African farmers have produced more than expected despite locust plagues and drought, but that is cold comfort to the continent's countless refugees with no cash to pay, or aid agencies whose funding has dried up. "We are looking at a very serious situation," United Nations World Food Programme (WFP) spokesman Ramin Rafirasme, told Reuters from Senegal.
The WFP says it saw donations for Africa vanish almost completely in January, after the tsunami that devastated the Indian Ocean region, forcing it to cut back on how much food it buys - bad news for producers with surplus stock to shift.
The UN relief agency said it received $36 million in November and December prior to the tsunami, but $74 million was needed.
"We have already reduced food rations in Liberia because of lack of resources," Rafirasme noted.
Roughly 900,000 Liberians - mainly refugees returning to their villages following the end of a 14-year civil war in 2003 - rely on WFP handouts.
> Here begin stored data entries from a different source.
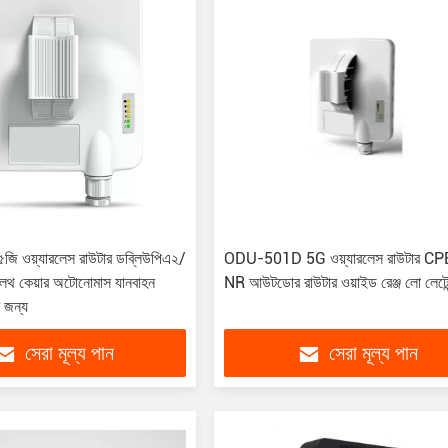
ি ওয়্যারলেস রাউটার ডব্লিউপিএ২/
ODU-501D 5G ওয়্যারলেস রাউটার C
লথ কেয়ার অটোনোমাস যানবাহন
NR আউটডোর রাউটার ওয়াইড রেঞ্জ লো লেটেন
 জন্য
সেরা মূল্য পান
সেরা মূল্য পান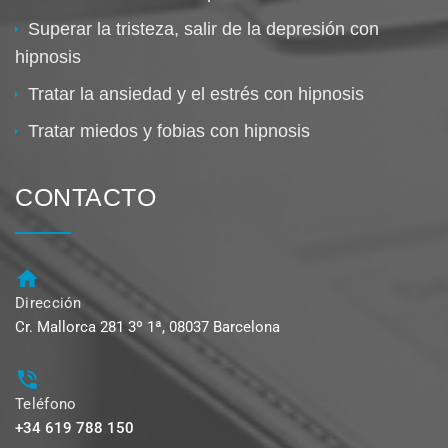
Superar la tristeza, salir de la depresión con
hipnosis
Tratar la ansiedad y el estrés con hipnosis
Tratar miedos y fobias con hipnosis
CONTACTO
Dirección
Cr. Mallorca 281 3º 1ª, 08037 Barcelona
Teléfono
+34 619 788 150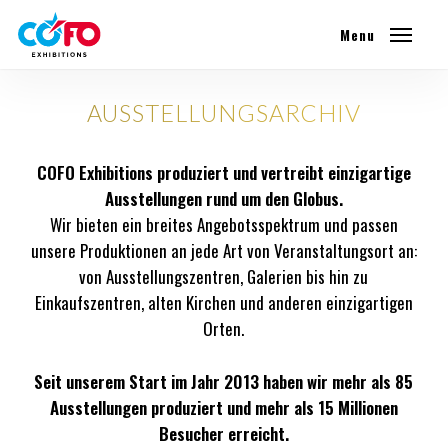
Skip
Menu
to
main
content
AUSSTELLUNGSARCHIV
COFO Exhibitions produziert und vertreibt einzigartige
Ausstellungen rund um den Globus.
Wir bieten ein breites Angebotsspektrum und passen
unsere Produktionen an jede Art von Veranstaltungsort an:
von Ausstellungszentren, Galerien bis hin zu
Einkaufszentren, alten Kirchen und anderen einzigartigen
Orten.
Seit unserem Start im Jahr 2013 haben wir mehr als 85
Ausstellungen produziert und mehr als 15 Millionen
Besucher erreicht.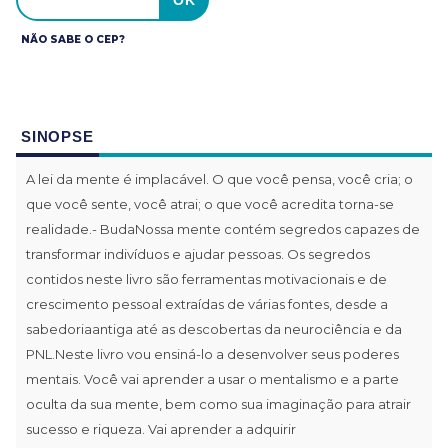
NÃO SABE O CEP?
SINOPSE
A lei da mente é implacável. O que você pensa, você cria; o
que você sente, você atrai; o que você acredita torna-se
realidade.- BudaNossa mente contém segredos capazes de
transformar indivíduos e ajudar pessoas. Os segredos
contidos neste livro são ferramentas motivacionais e de
crescimento pessoal extraídas de várias fontes, desde a
sabedoriaantiga até as descobertas da neurociência e da
PNL.Neste livro vou ensiná-lo a desenvolver seus poderes
mentais. Você vai aprender a usar o mentalismo e a parte
oculta da sua mente, bem como sua imaginação para atrair
sucesso e riqueza. Vai aprender a adquirir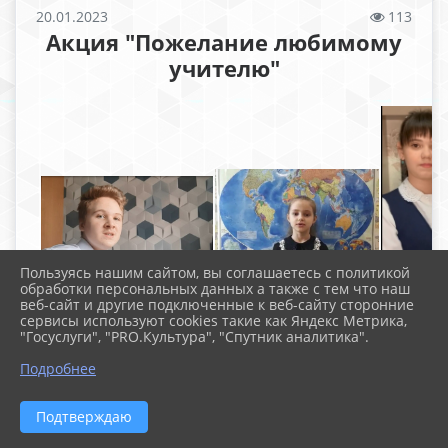
20.01.2023
113
Акция "Пожелание любимому
учителю"
Пользуясь нашим сайтом, вы соглашаетесь с политикой
обработки персональных данных а также с тем что наш
Бессонов Никита, 7а
Голодюк София, 3г
веб-сайт и другие подключенные к веб-сайту сторонние
сервисы используют cookies такие как Яндекс Метрика,
"Госуслуги", "PRO.Культура", "Спутник аналитика".
Гаджиму
Лилия
Подробнее
Подтверждаю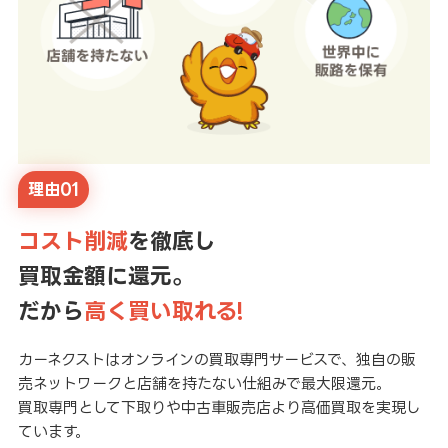
理由01
コスト削減
を徹底し
買取金額に還元。
だから
高く買い取れる!
カーネクストはオンラインの買取専門サービスで、独自の販
売ネットワークと店舗を持たない仕組みで最大限還元。
買取専門として下取りや中古車販売店より高価買取を実現し
ています。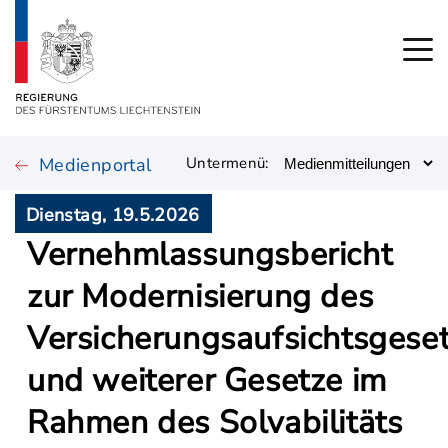
Medienportal
Untermenü:
Dienstag, 19.5.2026
Vernehmlassungsbericht
zur Modernisierung des
Versicherungsaufsichtsgese
und weiterer Gesetze im
Rahmen des Solvabilitäts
The agency had intended to buy some 200,000 tonnes of food in 2005 for them and for refugees in neighbouring Guinea and Sierra Leone.
In nearby Mauritania, the agency says it will need 187,000 tonnes of food to cope with consequences of drought and locust swarms, but fears the insects might have destroyed most of the crops in neighbouring countries were largely unfounded.
The WFP says it will also have to cut back its operations in southern Africa unless funding - which looked bad in December and has entirely dried up since Christmas - improves.
Traditionally, some countries, particularly the United States, have donated physical food to the WFP, but agencies increasingly want cash donations so they can buy food on the continent, boosting African agriculture.